7. A Division Bench of this Court in Sri Lakshmindra Theertha Swamiar of Sri Shirur Dutt v. Commissioner, Hindu Religious Endowments - : AIR1952Mad613 held :
'A writ prohibition lies to prevent an inferior tribunal from exceeding it jurisdiction or even from assuming a jurisdiction which does not vest in it under law. It also lies if a provision of a statute is contravened by the tribunal or even if any principles of law are contravened.'
8. A writ of prohibition is not the appropriate remedy when there is no inherent lack of jurisdiction for the appellants to take further action in pursuance of the show cause notice issued by them. Such a writ cannot be issued where the appellants, in exercise of the powers vested in them, are in the fact-finding stage. Their exercise of jurisdiction depends upon the existence of certain facts, and a writ of prohibition cannot be issued before they had the opportunity of considering the jurisdictional facts. The learned Judge held that the stand taken by the respondent's attorney that the contracts in question are works contract is not conclusive and it is for the appellants to ascertain the correct facts and establish the same. It is precisely for the same reason the show cause notices were issued to the respondent. As there is no absence or excess of jurisdiction or any contravention of law established at this stage, a writ of prohibition cannot be issued.

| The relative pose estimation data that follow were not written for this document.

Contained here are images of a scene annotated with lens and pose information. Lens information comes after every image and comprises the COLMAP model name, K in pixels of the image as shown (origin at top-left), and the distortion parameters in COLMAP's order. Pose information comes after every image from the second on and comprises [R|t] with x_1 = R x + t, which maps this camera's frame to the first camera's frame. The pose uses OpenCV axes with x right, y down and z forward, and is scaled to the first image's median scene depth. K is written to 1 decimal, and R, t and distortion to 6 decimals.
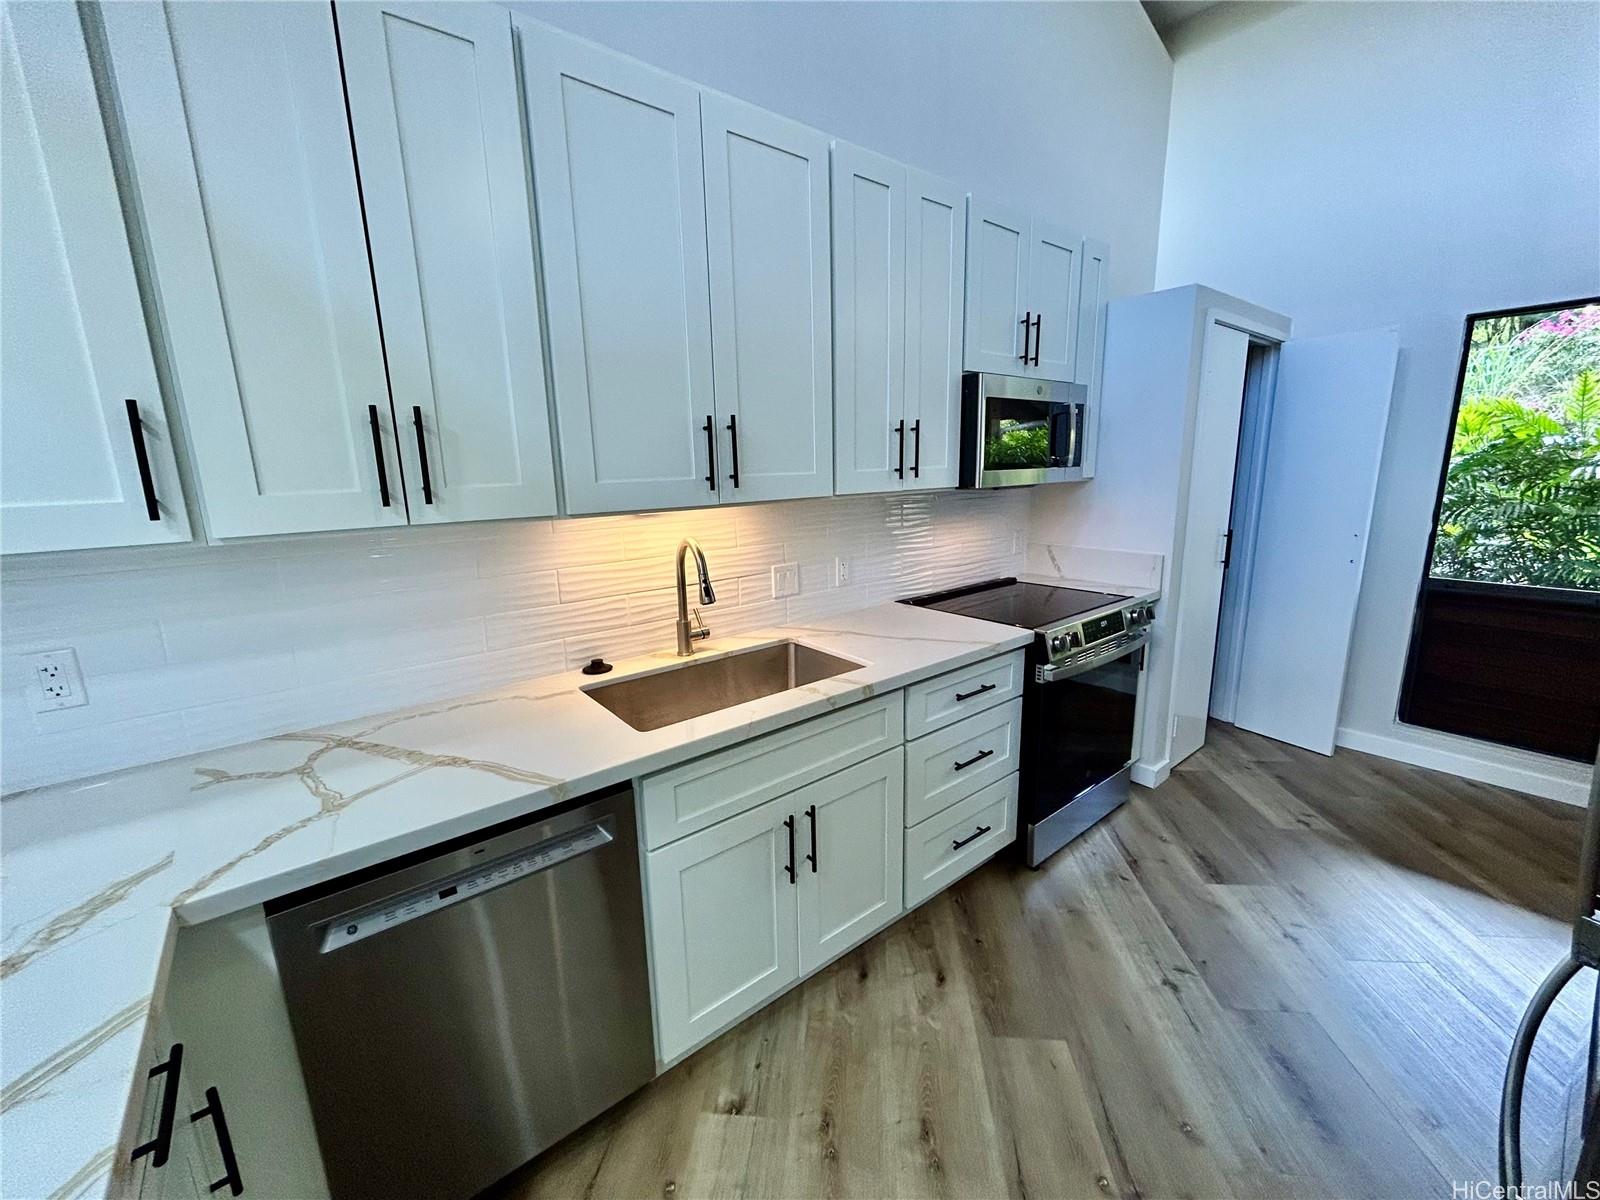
lens RADIAL K [[647.8, 0, 798.1], [0, 647.8, 599.0], [0, 0, 1]] dist [0.001361, 0.000429]
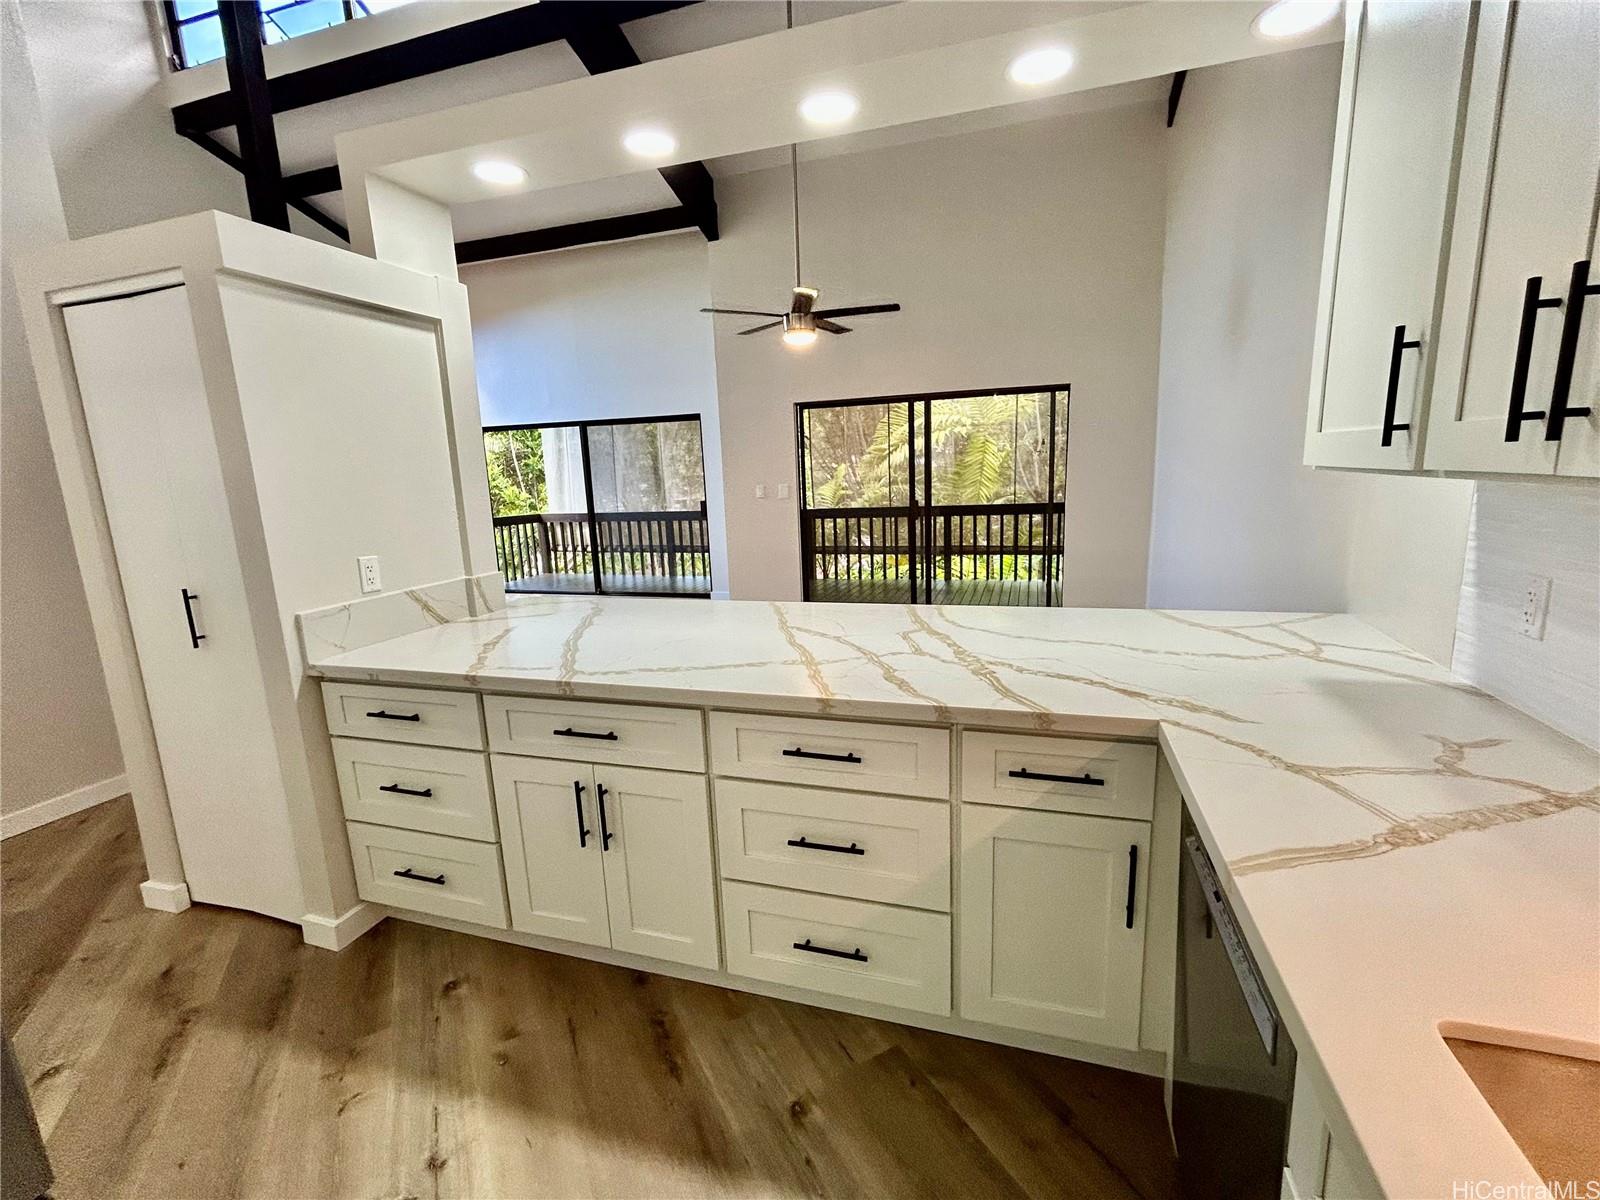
lens RADIAL K [[705.7, 0, 798.8], [0, 705.7, 596.8], [0, 0, 1]] dist [-0.004343, -0.000421]
pose [[-0.833636, 0.158463, -0.529094, 0.284392], [-0.054469, 0.929701, 0.364265, -0.180593], [0.549622, 0.332484, -0.766401, 1.011415]]
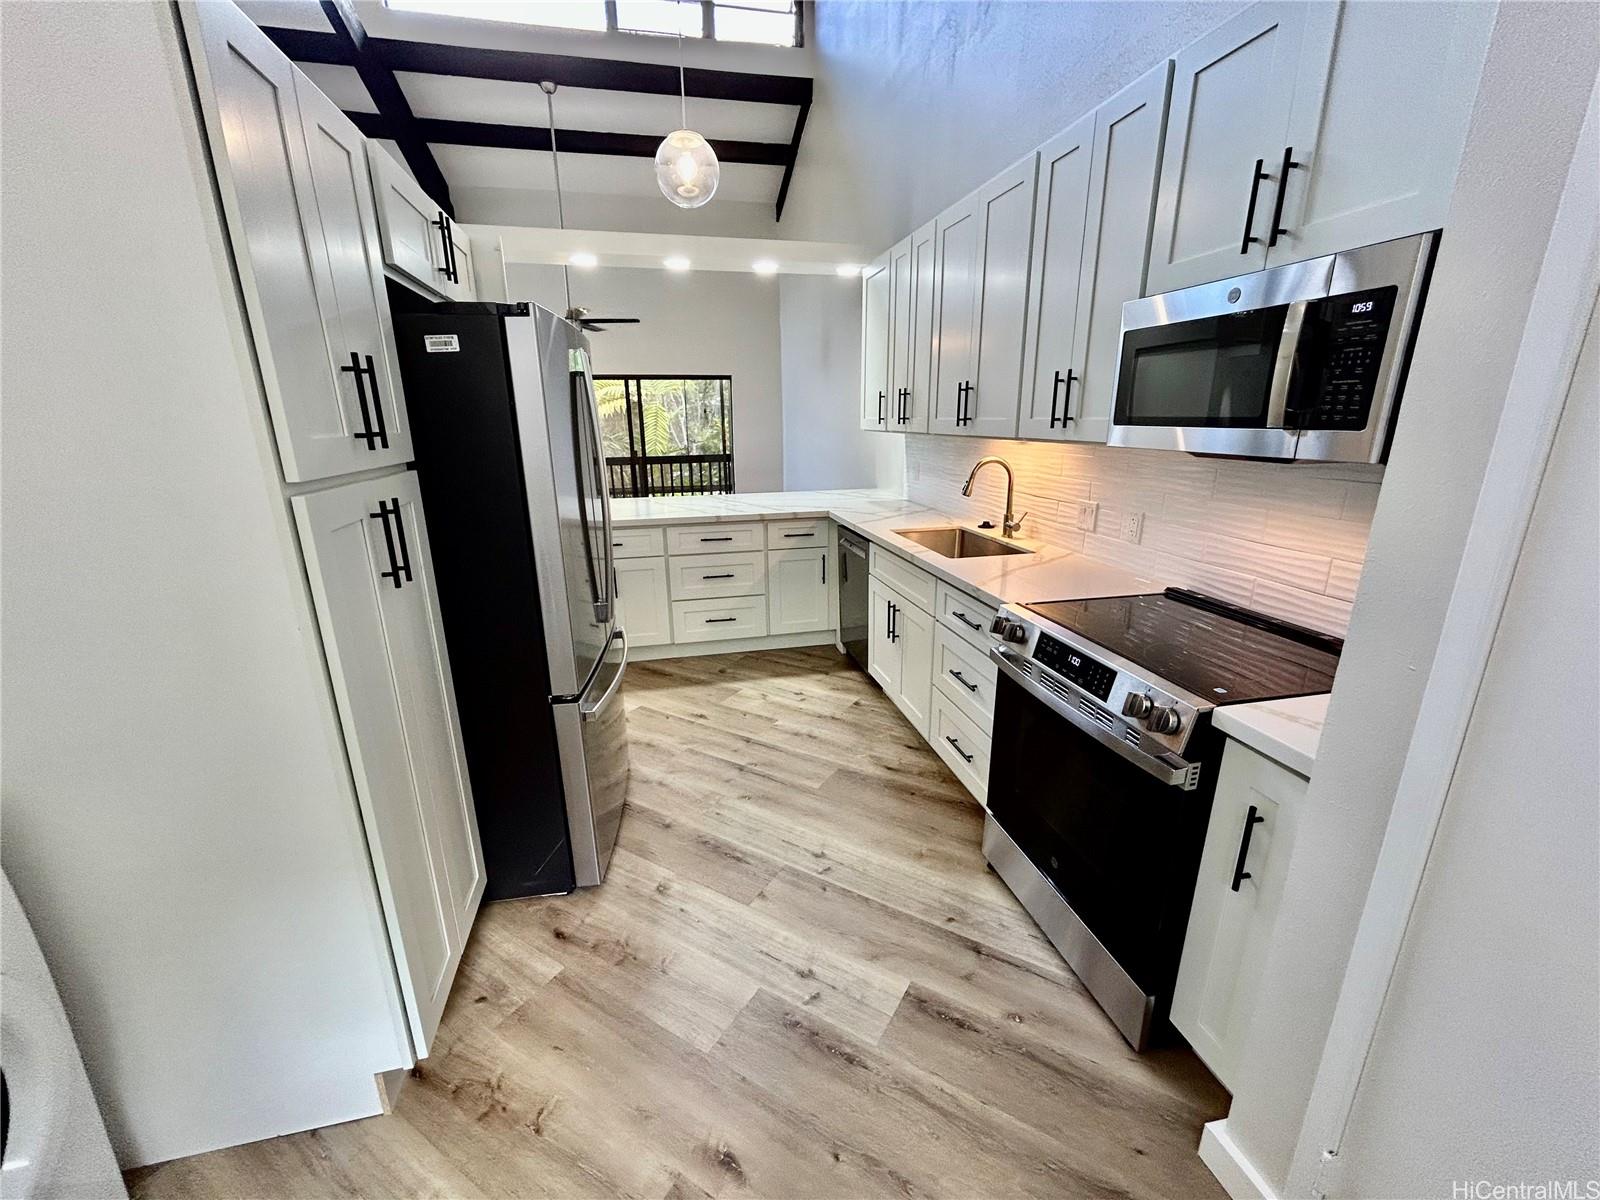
lens RADIAL K [[647.8, 0, 806.4], [0, 647.8, 604.3], [0, 0, 1]] dist [0.001361, 0.000429]
pose [[-0.432726, 0.278926, -0.857291, 1.904990], [-0.164886, 0.910407, 0.379436, -0.371888], [0.886318, 0.305547, -0.347966, 1.598278]]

9. In the result, the appeals are allowed with costs, and the appellants are at liberty to take further proceedings accordance with law, in pursuance of the show cause notices issued by them. Counsel's fee Rs. 250 one set.
(After the judgment the Court made the following orders) :
10. The Order of the Court was made by Singh, C.J. - After judgment was delivered in the above case, an oral prayer has been made by the learned counsel for the respondent for certificate of appeal to the Supreme Court under article 133(1) of the Constitution of India. After hearing the learned counsel, we are not satisfied that any substantial question of law of general importance arises in this case, which in our opinion, needs to be decided by the Supreme Court. The oral prayer for certificate is accordingly refused.